—Yo no puedo contar con la buena fe de Aben-Humeya.
—Si Aben-Humeya te se muestra hostil, es porque desconfia de tí; ayúdale, inspírale confianza y Aben-Humeya se unirá á tí como á un hermano.
—Ya habeis dicho, que entre nosotros se han colocado dos mujeres.
—Si sigues mis consejos, solo habrá una, y esa es tal que no merece que dos buenos creyentes sean enemigos por ella.

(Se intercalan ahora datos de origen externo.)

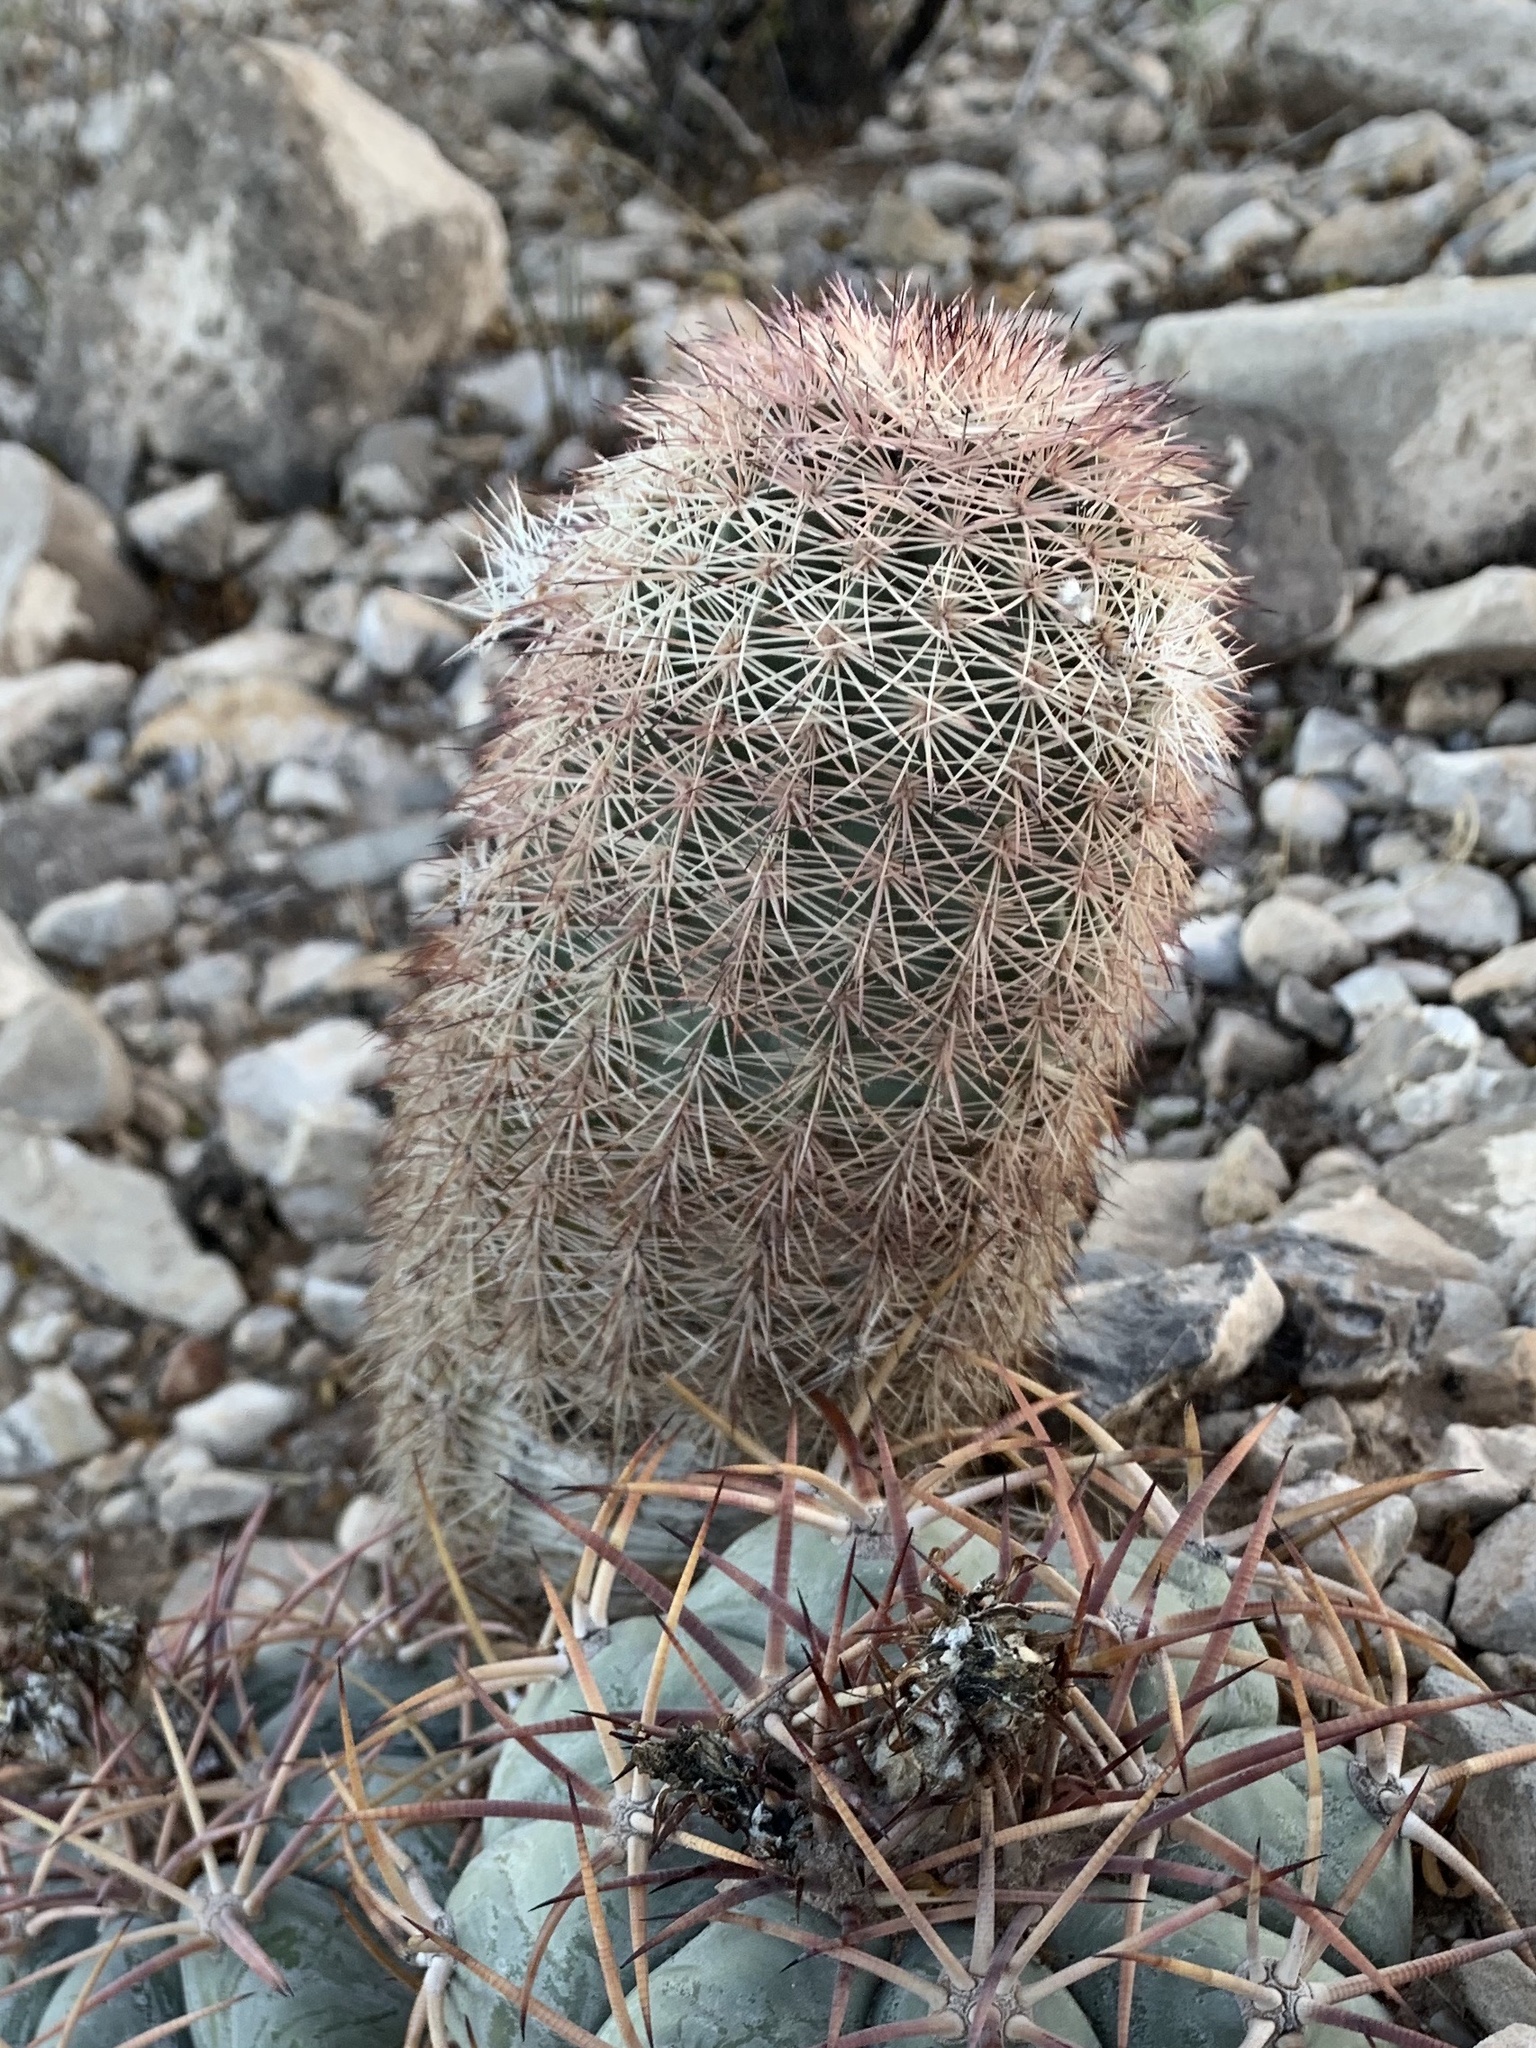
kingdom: Plantae
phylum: Tracheophyta
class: Magnoliopsida
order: Caryophyllales
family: Cactaceae
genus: Echinocereus
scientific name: Echinocereus dasyacanthus
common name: Spiny hedgehog cactus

—¿Y cuál de esas dos mujeres ha de ser la que ha de dejar de excitar nuestra rivalidad?
—La sultana Amina.
—¡Ah! exclamó Aben-Aboo, cuyo rostro se cubrió con la expresion de la mas profunda reserva; ¿y de qué modo podremos hacer para que la sultana Amina deje de ser un objeto de rivalidad entre Aben-Humeya y yo?
Sonrió sutilmente Aben-Jahuar.
—Ni tú ni Aben-Humeya amais á la sultana, dijo: quereis sin embargo casaros con ella, porque comprendeis que el que sea su esposo, tendrá en su favor al poderoso emir de los monfíes.
—Puede ser que piense así mi noble primo.